Columbus Ohio Film Production Studios Infrastructure: Fallback Studios, Virtual Production, and the $3.5 Billion Opportunity
Columbus, Ohio stands at an inflection point in its film production history. The city that served as a backdrop for “Air Force One” and “Traffic” has long possessed the geographic diversity, cost advantages, and creative talent to support significant production activity, yet has lacked the purpose-built studio infrastructure that separates production destinations from production aspirations. The Columbus Ohio film production studios infrastructure is now undergoing its most transformative period, anchored by Fallback Studios’ $40 million integrated production campus in Dublin and a growing ecosystem of virtual production facilities, boutique studios, and production companies that collectively signal a new era for Central Ohio filmmaking.

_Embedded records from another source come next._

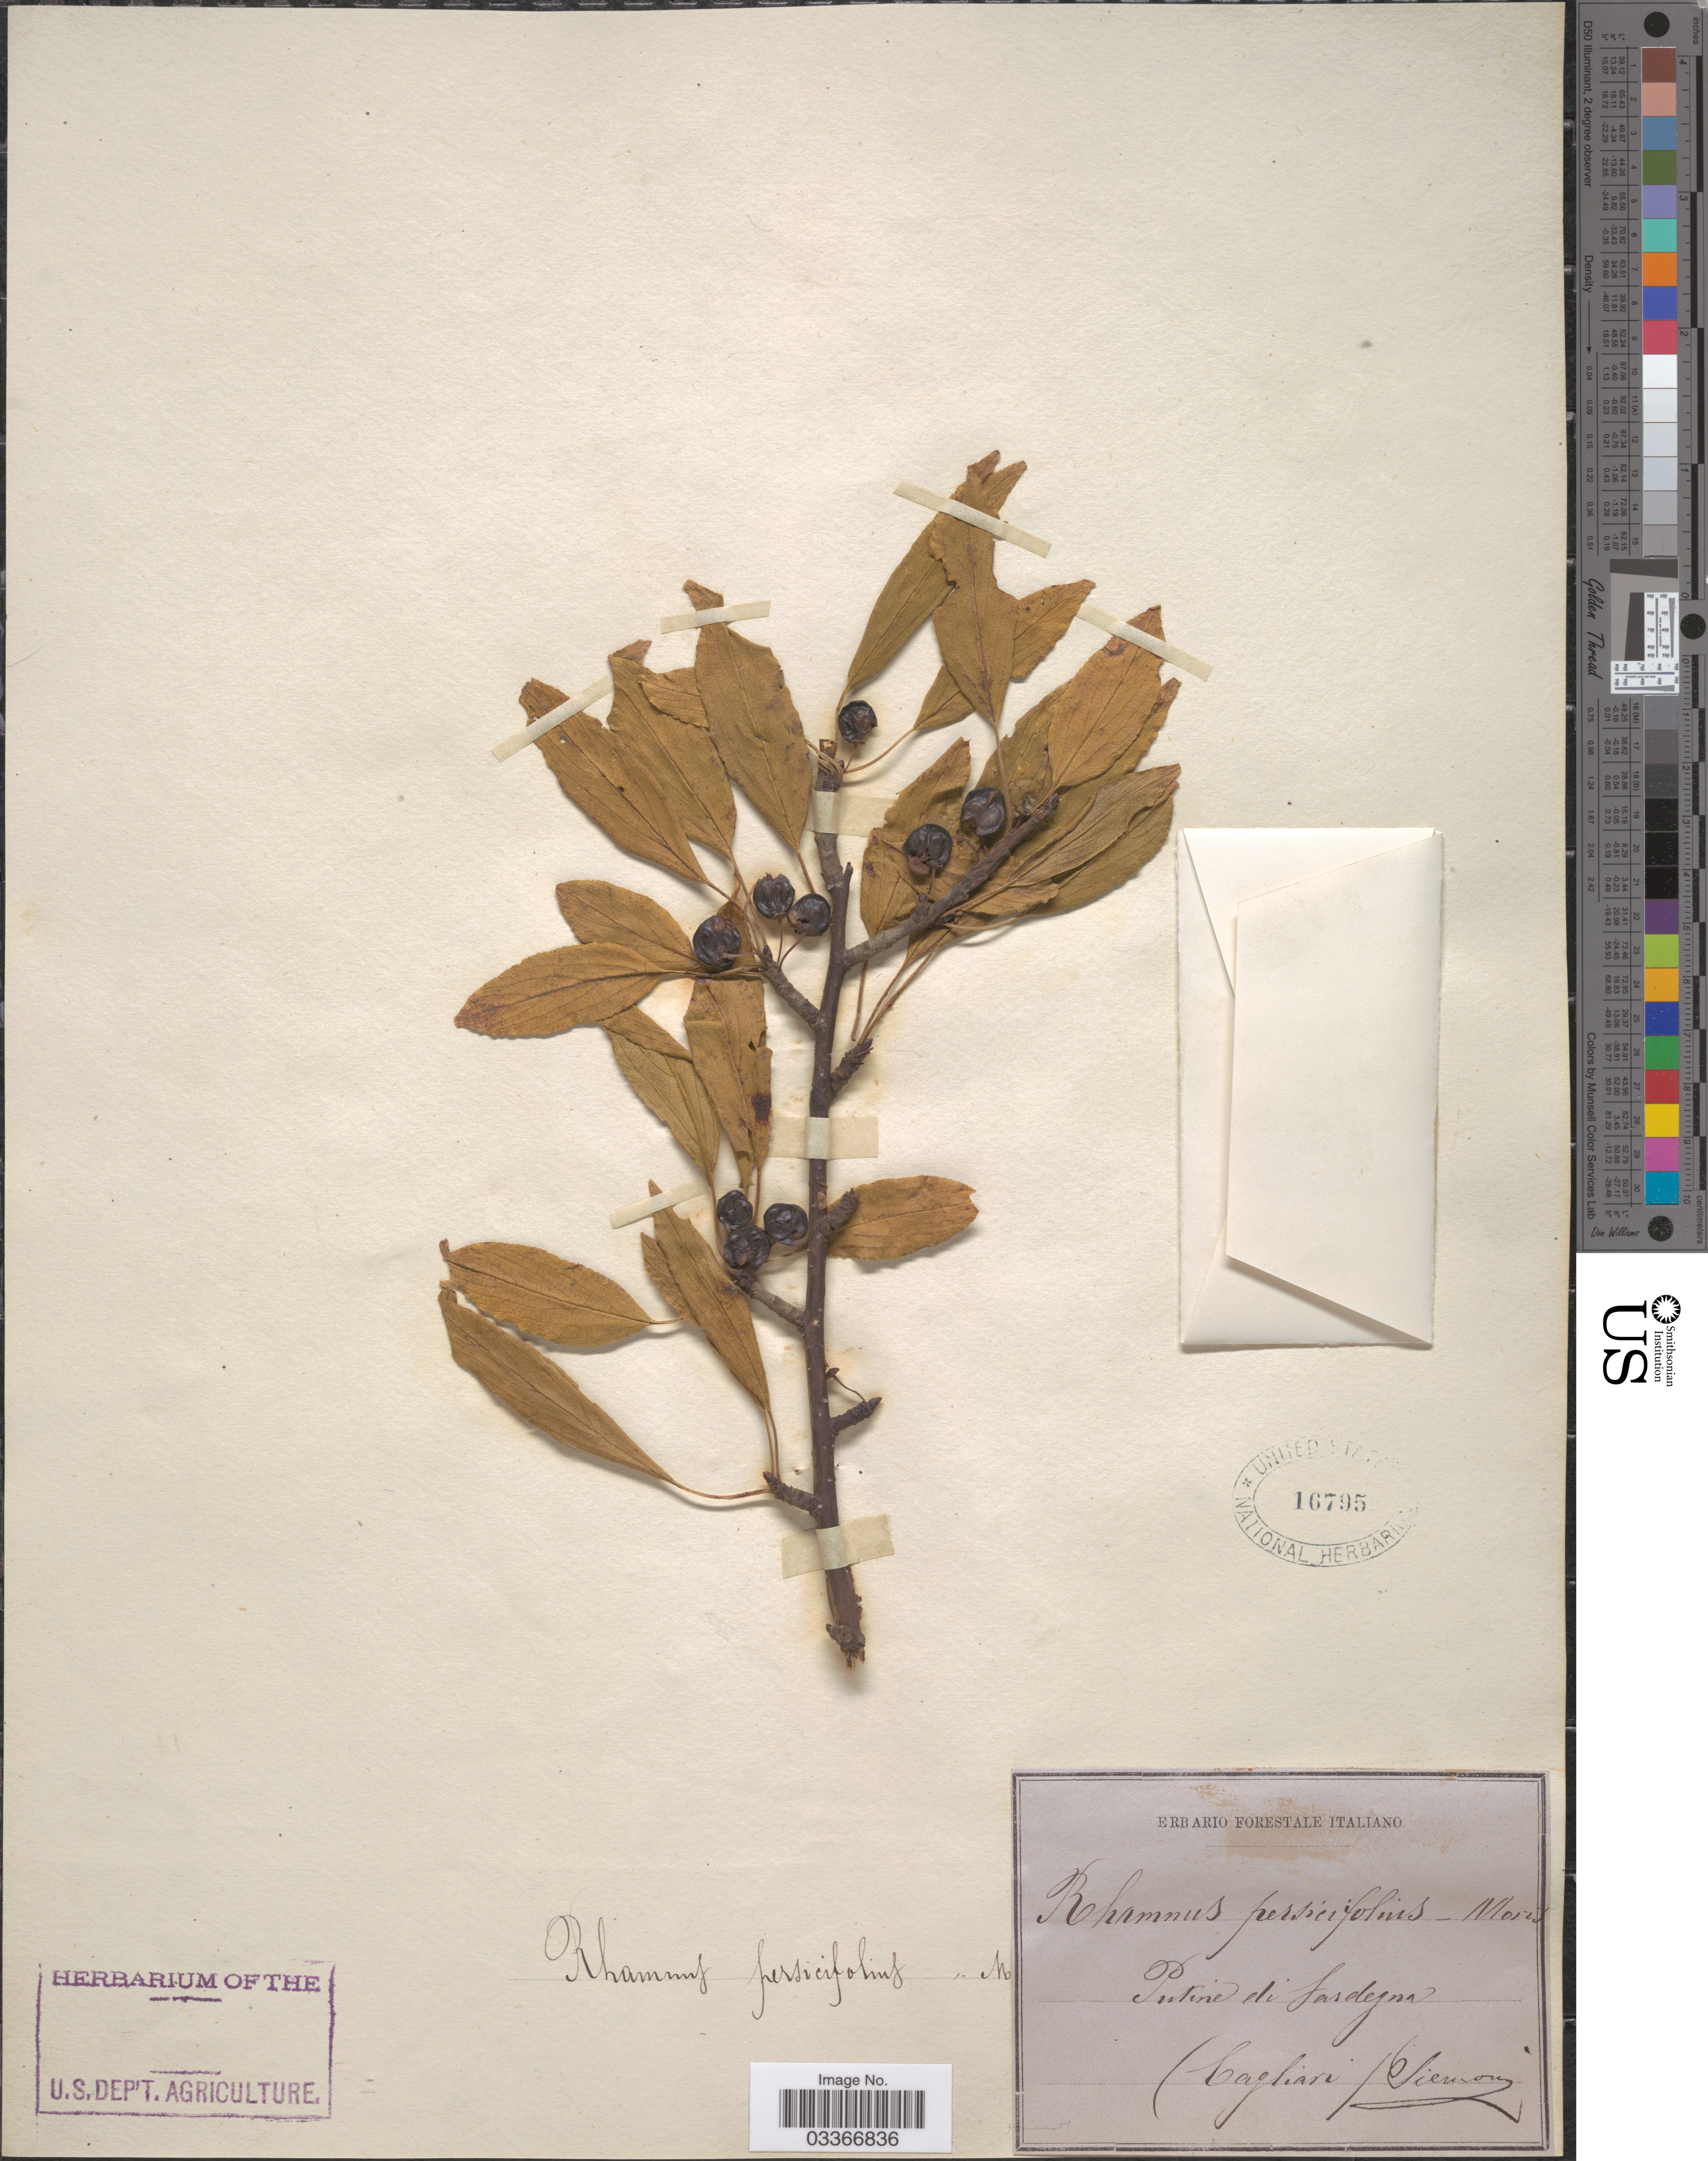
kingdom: Plantae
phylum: Tracheophyta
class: Magnoliopsida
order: Rosales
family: Rhamnaceae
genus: Rhamnus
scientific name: Rhamnus persicifolia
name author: Moris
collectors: Ex herb. Forestale Italiano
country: Italy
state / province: Sardegna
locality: Putine di Sardegna (Cagliari/Sienroux). [interpreted]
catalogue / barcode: US 16795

For anyone providing Columbus videographer services—from corporate productions to independent features—this infrastructure evolution represents both an opportunity and a responsibility: the chance to build a production ecosystem that retains the talent Columbus has historically cultivated and then lost to larger markets.
Fallback Studios: The $40 Million Catalyst
Fallback Studios represents the single largest investment in Columbus’s film production infrastructure. CEO Kevin Kale, who brings a background in wealth management to the venture, is leading the development of a $40 million integrated production campus on a 15-acre site at 7007 Discovery Boulevard in Dublin, the former WD Partners building. The facility will offer 250,000 square feet of production space including five sound stages, podcast rooms, a 4K theater, post-production suites, production offices and bungalows, lighting and grip services, and an LED volume for virtual production. The LED volume wall, at 19.5 feet high and 123 feet long with 243 ceiling panels, will enable the kind of production done entirely on a sound stage that has become standard in major production markets.
Fallback has partnered with Film Columbus, the nonprofit organization dedicated to promoting Columbus as a filmmaking destination. Film Commissioner John Daugherty described the studio as a hub for community engagement that marks a pivotal step toward diversifying the Columbus region’s economy. Kale’s vision extends beyond the facility itself: he believes Ohio’s film and television production industry, which currently generates approximately $300 million annually, should be in the neighborhood of $3.5 billion—and that Columbus can get there within five years by building the infrastructure that competing states already possess. A sister entity, Fallback Ventures, plans to develop original content for major streaming platforms, potentially establishing a relationship with Netflix, Amazon, Hulu, or Apple to lease the facility for series production.
Ohio HD and the Virtual Production Frontier
Ohio HD operates as a turnkey production facility and rental house that is home to Ohio’s first XR virtual production studio, featuring a 30-by-12-foot LED volume. Located in Gahanna at 350 W. Johnstown Road—just 10 minutes from downtown Columbus and five minutes from John Glenn International Airport—Ohio HD also offers a Mark Roberts Bolt High-Speed Cinebot, a Phantom Flex4K high-speed camera, a grip truck fleet, live streaming capabilities, and FAA-licensed drone services. The facility represents the kind of technology-forward infrastructure that positions Columbus in the emerging virtual production market, where LED volumes and real-time rendering are reshaping how content is created.
Additional Columbus-area production facilities include customizable studio spaces in the Short North area, five minutes from downtown shopping and nightlife, with experienced camera operators, gaffers, sound mixers, editors, and production assistants available alongside digital cinema cameras from Arri, RED, Sony, and Canon. The production company ecosystem includes 200-person operations with creative directors, writers, producers, cinematographers, designers, set builders, and streaming engineers. Columbus’s central location—two hours from Cleveland, an hour and a half from Cincinnati, three hours from Pittsburgh, and three hours from Indianapolis—makes it a natural hub for statewide and regional productions that need to access Ohio’s diverse locations and crew bases.
The Infrastructure Gap and the Growth Thesis
Kale’s comparison to other states is instructive: New Mexico’s film industry generates approximately $2.5 billion annually, Louisiana roughly $1 billion, and Utah $500 to $600 million—yet none of these states has an economy as large as Ohio’s. What those states have that Ohio has lacked is purpose-built studio infrastructure. Fallback Studios aims to close that gap, but the broader thesis requires sustained investment in crew development, post-production capacity, and the kind of consistent production activity that creates a self-reinforcing ecosystem.
Columbus’s challenge has been described by local filmmakers as a pattern of cultivating talent that then leaves for larger markets—a drain that infrastructure alone may not solve but that infrastructure is a prerequisite for addressing. The convergence of Fallback’s facilities, Ohio HD’s virtual production capabilities, and the state’s expanding incentive programs creates a foundation that Columbus has never previously had.